The ambiguity going back to Northcote-Trevelyan is that senior civil servants are expected to be ‘political’ (that is, aware of the political dimensions of policy advice) while remaining overtly non-partisan and largely anonymous. Their guidance on policy must, of course, reflect the prevailing political context (for example, is there a majority in the House of Commons for a proposed item of legislation?) even if they do not support any particular political party or publicly advocate a policy stance.
Problems arise, however, because there is greater pressure on officials to enthusiastically support the current government’s policies, blurring the boundaries of political impartiality and drawing civil servants into the public realm. The body of codified guidance encapsulated in the Civil Service Code and underpinned by legislation is necessary but no longer sufficient for a world in which traditional principles are under constant challenge.

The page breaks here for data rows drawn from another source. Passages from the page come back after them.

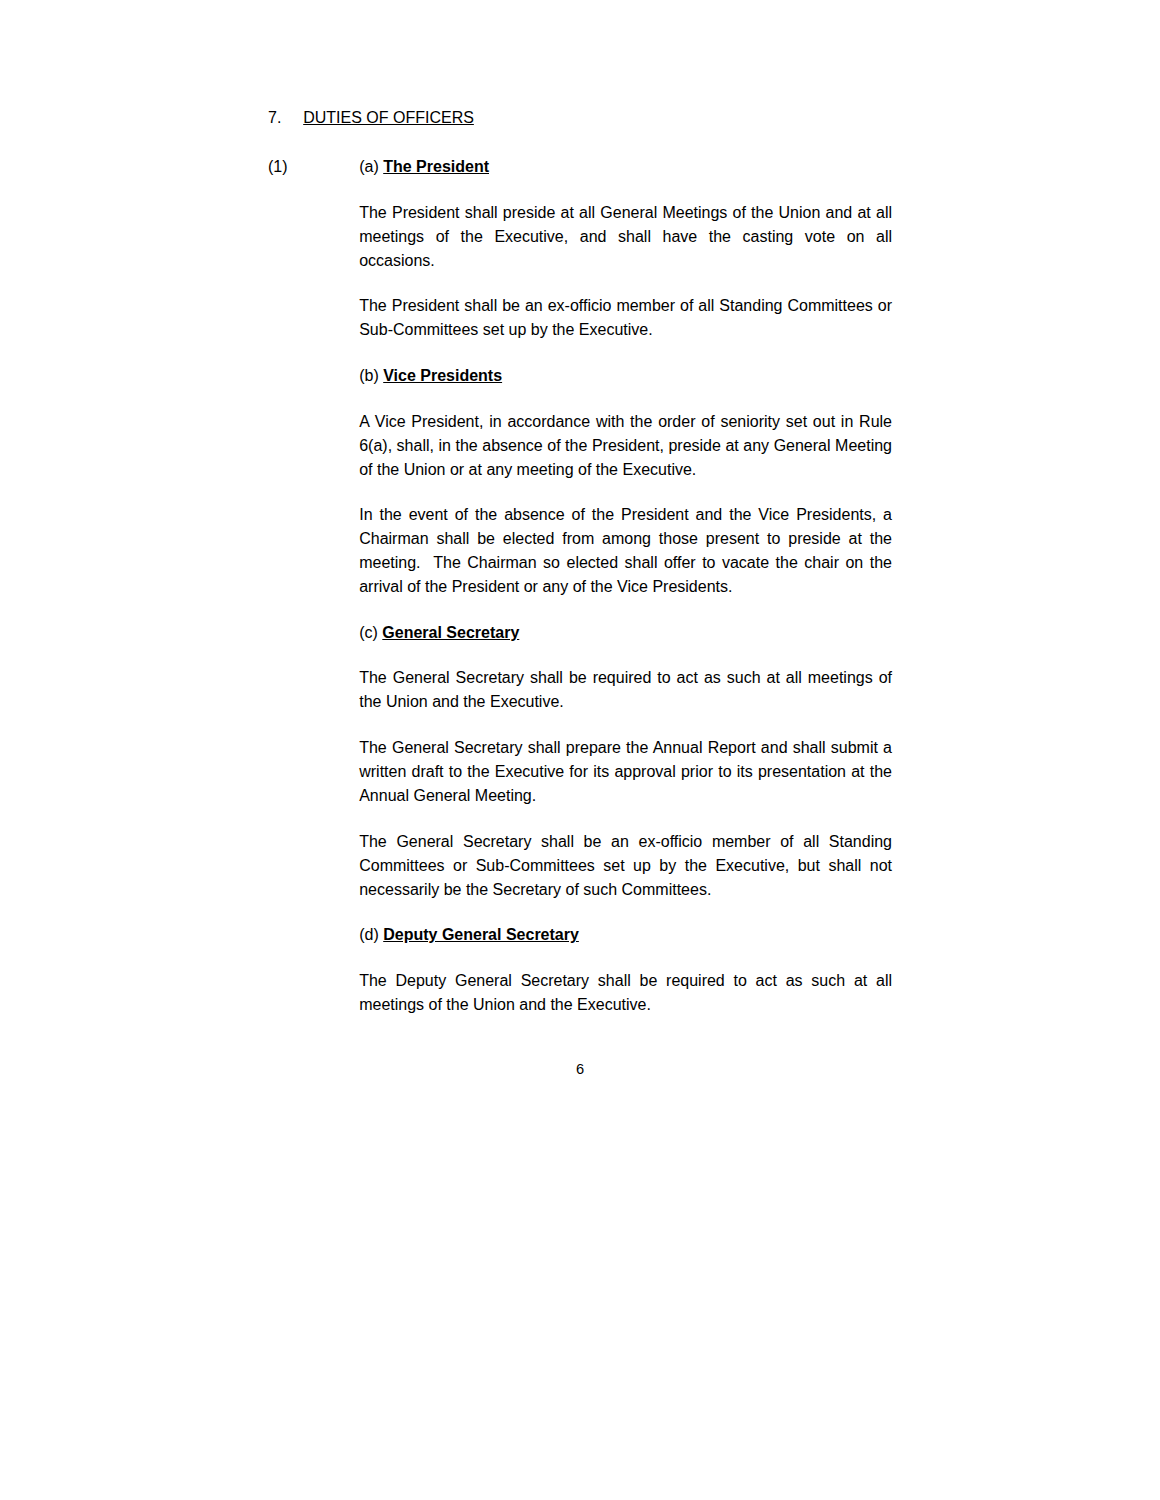7. DUTIES OF OFFICERS
(1)
(a) The President
The President shall preside at all General Meetings of the Union and at all meetings of the Executive, and shall have the casting vote on all occasions.
The President shall be an ex-officio member of all Standing Committees or Sub-Committees set up by the Executive.
(b) Vice Presidents
A Vice President, in accordance with the order of seniority set out in Rule 6(a), shall, in the absence of the President, preside at any General Meeting of the Union or at any meeting of the Executive.
In the event of the absence of the President and the Vice Presidents, a Chairman shall be elected from among those present to preside at the meeting. The Chairman so elected shall offer to vacate the chair on the arrival of the President or any of the Vice Presidents.
(c) General Secretary
The General Secretary shall be required to act as such at all meetings of the Union and the Executive.
The General Secretary shall prepare the Annual Report and shall submit a written draft to the Executive for its approval prior to its presentation at the Annual General Meeting.
The General Secretary shall be an ex-officio member of all Standing Committees or Sub-Committees set up by the Executive, but shall not necessarily be the Secretary of such Committees.
(d) Deputy General Secretary
The Deputy General Secretary shall be required to act as such at all meetings of the Union and the Executive.
6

For instance, civil servants are told they must be ‘honest’, open and transparent, but in practice they advise Ministers and may find it necessary to keep information confidential. Likewise, officials have to remain ‘objective’ and make recommendations based on empirical evidence, but whose evidence and how is that evidence selected? Ministers and senior officials need to ensure that the Civil Service Code is regularly updated to reflect the emerging dilemmas of governance.